EXERCISES TO COMPLETE »
[A] According to the passage on South Africa's economy, how many new households were connected to the national electricity grid in 2012?
[B] Carry the passage on South Africa's business climate forward from its final sentence, keeping its tone and subject.

Energy companies will also benefit, following the lifting of a moratorium on licences for shale gas development. Meanwhile, there will be significant opportunities, especially for Chinese state-owned enterprises that have recently made high-profile visits to South Africa, to acquire divested assets in the platinum and gold mining sector as large mining houses withdraw from South Africa.

According to government reports, the South African government will have spent R860-billion on new infrastructure projects in South Africa between 2009 and March 2013. In the energy sector, Eskom had put in place 675 kilometers of electricity transmission lines in 2012, to connect fast-growing economic centers and also to bring power to rural areas. More than 200 000 new households were connected to the national electricity grid in 2012. Construction work is also taking place in five cities including Cape Town, Port Elizabeth, Rustenburg, Durban and Pretoria to integrate different modes of transport.

Business Climate

Due to South Africa’s well-developed and world-class business infrastructure, the country is ranked 35th out of 183 countries in the World Bank and International Finance Corporation’s Doing Business 2012 report, an annual survey that measures the time, cost and hassle for businesses to comply with legal and administrative requirements. South Africa was ranked above developed countries such as Spain (44) and Luxembourg (50), as well as major developing economies such as Mexico (53), China (91), Russia (120), India (132) and Brazil (126).

DATA »
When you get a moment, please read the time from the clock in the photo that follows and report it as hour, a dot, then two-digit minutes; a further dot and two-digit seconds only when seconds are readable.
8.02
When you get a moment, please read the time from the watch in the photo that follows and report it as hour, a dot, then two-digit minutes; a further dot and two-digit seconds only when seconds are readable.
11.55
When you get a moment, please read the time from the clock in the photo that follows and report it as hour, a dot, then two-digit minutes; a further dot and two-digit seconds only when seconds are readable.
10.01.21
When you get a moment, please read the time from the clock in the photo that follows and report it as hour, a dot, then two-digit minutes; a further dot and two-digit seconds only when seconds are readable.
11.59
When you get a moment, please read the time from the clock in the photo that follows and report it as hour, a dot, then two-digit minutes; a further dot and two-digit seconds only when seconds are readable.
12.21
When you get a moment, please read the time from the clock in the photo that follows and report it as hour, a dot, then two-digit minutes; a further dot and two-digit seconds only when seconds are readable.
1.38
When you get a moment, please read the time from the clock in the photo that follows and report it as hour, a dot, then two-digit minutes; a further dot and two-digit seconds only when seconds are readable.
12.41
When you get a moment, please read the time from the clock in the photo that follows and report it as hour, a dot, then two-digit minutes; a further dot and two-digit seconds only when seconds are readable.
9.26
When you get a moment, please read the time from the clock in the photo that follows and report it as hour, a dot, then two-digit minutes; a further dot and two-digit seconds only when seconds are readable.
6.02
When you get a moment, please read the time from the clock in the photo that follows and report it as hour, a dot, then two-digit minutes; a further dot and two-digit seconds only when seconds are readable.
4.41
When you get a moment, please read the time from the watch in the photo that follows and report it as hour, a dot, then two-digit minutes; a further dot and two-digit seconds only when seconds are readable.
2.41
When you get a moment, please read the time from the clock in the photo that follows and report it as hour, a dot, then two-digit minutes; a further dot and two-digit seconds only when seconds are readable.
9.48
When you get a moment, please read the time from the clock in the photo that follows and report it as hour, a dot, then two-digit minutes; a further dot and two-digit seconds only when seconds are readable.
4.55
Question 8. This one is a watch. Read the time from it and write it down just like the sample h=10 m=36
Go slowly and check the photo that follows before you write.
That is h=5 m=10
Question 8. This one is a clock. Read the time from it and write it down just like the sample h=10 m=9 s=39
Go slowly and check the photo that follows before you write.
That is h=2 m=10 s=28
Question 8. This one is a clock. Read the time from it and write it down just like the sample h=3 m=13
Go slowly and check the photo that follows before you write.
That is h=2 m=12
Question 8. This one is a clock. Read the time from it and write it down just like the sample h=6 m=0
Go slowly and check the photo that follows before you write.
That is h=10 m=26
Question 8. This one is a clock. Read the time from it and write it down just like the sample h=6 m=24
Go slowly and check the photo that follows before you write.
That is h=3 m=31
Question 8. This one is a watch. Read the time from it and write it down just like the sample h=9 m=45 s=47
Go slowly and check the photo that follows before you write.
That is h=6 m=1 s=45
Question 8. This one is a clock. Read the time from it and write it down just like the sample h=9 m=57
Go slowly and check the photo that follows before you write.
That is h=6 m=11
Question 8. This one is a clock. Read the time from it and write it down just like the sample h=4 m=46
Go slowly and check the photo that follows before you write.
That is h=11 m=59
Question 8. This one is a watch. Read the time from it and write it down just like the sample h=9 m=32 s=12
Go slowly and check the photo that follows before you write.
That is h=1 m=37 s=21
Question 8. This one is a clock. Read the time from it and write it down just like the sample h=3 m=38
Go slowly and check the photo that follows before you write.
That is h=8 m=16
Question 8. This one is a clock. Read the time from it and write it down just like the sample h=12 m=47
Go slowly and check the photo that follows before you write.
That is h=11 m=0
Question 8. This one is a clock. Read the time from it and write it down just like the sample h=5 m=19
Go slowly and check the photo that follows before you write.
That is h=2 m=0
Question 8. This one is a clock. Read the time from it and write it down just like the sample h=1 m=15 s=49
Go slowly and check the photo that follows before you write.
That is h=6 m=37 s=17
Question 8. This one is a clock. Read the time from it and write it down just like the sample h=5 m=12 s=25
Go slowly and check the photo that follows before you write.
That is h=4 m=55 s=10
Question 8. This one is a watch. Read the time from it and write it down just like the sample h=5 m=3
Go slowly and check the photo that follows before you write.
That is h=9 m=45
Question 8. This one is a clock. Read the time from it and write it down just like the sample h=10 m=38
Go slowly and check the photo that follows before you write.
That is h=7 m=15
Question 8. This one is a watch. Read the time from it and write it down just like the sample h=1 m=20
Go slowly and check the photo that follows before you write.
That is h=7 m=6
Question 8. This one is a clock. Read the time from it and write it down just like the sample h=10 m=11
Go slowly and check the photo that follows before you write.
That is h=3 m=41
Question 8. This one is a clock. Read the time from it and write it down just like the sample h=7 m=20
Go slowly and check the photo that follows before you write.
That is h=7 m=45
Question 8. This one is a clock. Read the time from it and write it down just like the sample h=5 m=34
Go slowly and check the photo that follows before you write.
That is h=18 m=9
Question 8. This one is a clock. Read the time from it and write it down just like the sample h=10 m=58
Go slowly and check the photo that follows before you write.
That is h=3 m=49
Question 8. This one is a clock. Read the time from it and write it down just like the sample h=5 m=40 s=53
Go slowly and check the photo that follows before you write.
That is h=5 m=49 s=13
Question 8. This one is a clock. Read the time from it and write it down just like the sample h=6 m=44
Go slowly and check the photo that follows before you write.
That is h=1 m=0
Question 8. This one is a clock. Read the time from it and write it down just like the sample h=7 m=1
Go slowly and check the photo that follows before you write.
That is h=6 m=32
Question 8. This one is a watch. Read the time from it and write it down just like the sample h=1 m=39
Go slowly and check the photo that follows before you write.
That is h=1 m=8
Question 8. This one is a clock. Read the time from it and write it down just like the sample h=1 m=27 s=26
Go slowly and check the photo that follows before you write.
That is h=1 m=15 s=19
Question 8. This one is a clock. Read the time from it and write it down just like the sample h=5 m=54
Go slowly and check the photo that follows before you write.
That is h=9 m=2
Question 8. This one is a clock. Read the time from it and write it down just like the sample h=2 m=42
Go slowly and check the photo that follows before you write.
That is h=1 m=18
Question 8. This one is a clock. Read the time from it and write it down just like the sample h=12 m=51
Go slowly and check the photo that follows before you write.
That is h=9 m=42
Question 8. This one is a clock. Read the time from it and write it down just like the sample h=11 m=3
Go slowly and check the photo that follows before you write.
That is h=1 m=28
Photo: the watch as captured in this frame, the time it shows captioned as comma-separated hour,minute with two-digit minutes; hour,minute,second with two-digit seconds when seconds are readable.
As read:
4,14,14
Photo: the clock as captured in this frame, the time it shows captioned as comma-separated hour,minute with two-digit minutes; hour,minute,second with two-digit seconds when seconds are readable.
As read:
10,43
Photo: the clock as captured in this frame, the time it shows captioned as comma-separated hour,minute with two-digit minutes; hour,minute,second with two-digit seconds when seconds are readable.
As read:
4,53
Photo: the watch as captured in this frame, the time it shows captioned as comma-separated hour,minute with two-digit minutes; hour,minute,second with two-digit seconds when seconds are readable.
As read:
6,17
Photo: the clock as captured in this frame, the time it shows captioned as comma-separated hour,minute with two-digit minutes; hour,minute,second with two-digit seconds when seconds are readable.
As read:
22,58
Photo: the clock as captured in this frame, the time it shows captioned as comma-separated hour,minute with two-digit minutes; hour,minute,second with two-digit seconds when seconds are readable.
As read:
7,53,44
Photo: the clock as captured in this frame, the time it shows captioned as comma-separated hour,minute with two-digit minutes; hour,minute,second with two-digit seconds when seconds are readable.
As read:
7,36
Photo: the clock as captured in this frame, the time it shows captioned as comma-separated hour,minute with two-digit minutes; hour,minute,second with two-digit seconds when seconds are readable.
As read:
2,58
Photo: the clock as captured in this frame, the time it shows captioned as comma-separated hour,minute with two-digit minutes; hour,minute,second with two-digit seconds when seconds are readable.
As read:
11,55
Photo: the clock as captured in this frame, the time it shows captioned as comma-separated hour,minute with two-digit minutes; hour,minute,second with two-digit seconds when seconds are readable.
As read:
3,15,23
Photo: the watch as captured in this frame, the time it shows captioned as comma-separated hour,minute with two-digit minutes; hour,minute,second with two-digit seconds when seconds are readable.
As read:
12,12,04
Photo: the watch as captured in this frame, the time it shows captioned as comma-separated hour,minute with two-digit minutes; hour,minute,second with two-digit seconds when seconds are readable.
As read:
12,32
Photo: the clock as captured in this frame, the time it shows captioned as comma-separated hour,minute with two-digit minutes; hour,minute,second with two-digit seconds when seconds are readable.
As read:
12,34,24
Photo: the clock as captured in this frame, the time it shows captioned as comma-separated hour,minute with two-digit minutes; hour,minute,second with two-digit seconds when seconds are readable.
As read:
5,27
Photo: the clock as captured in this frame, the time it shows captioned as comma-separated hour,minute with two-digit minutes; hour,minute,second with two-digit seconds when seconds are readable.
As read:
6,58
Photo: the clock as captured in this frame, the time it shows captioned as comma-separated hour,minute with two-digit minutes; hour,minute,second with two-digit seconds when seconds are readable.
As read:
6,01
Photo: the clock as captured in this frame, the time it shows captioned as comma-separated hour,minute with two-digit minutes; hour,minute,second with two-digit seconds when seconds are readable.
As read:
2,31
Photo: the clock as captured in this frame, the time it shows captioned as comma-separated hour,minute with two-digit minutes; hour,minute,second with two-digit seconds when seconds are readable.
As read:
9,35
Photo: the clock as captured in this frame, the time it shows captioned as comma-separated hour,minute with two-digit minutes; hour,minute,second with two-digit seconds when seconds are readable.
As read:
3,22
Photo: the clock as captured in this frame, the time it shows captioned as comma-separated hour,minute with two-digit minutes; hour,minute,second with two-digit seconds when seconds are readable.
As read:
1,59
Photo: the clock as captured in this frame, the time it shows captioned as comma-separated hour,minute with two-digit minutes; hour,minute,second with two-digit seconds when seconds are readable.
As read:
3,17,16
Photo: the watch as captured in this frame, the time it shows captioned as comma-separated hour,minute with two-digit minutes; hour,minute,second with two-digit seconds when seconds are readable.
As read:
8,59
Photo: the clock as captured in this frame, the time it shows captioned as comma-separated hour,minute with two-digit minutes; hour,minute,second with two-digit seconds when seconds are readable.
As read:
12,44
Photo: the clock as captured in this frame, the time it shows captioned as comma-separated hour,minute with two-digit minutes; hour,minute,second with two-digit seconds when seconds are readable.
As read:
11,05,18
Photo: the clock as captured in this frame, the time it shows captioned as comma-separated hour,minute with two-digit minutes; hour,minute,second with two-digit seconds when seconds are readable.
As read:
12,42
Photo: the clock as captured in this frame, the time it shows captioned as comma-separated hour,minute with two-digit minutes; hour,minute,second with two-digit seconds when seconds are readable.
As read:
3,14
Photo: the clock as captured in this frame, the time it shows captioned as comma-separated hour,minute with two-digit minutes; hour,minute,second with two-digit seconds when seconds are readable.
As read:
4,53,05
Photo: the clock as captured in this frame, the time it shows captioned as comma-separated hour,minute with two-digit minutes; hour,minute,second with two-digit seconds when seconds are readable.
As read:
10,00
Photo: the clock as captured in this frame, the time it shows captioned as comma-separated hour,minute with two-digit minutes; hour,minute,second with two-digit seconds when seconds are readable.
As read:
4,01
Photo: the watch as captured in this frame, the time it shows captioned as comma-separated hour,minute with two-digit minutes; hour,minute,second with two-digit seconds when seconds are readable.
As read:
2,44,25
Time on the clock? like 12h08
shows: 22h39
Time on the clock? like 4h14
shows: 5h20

TASK RESULTS »
[A] More than 200 000 new households.

[B]
The report found South Africa ranked first for ease of obtaining credit. This was based on depth of information and a reliable legal system.

Foreign trade

SA’s trade deficit narrowed to R 2,7-billion in December from R7,9-billion in November on account of seasonal factors. The trade balance usually records a surplus in December due to a large decline in imports. Exports declined 9,8% over the month. The decrease was mainly driven by declines in the exports of base metals. Vehicles, aircraft and vessels (down R1,1-billion), machinery and electrical appliances (down R0,9-billion) and prepared foodstuffs, beverages and tobacco (down 0,8-billion). Imports dropped 15,8% m-o-m.

Declines in the imports of machinery and electrical appliances (down R3,3-billion), original equipment components; (R1,8-billion), products of the chemicals or allied industries (R1,5-billion) and base metals and articles thereof (R1,2-billion) were the main drivers of the drop.

The large trade deficit for 2012 is one of the major reasons for the deterioration in the 2012 current account deficit forecast to 6,2% of GDP from 3,3% in 2011. South Africa’s trade performance will remain weak in the coming months on the back of unfavourable global conditions and domestic supply disruptions. Weak global economic conditions will continue to influence exports and growth domestically.

Skills and education

The need to transform South Africa’s education system has become ever more urgent, especially given the service delivery issues that have plagued the system. While government continues to allocate a significant amount of its budget to education (approximately 20%), it has not been enough to transform the schooling system. Coface expects the government to continue to support this critical sector, but that an opportunistic private sector will take advantage of government inefficiencies.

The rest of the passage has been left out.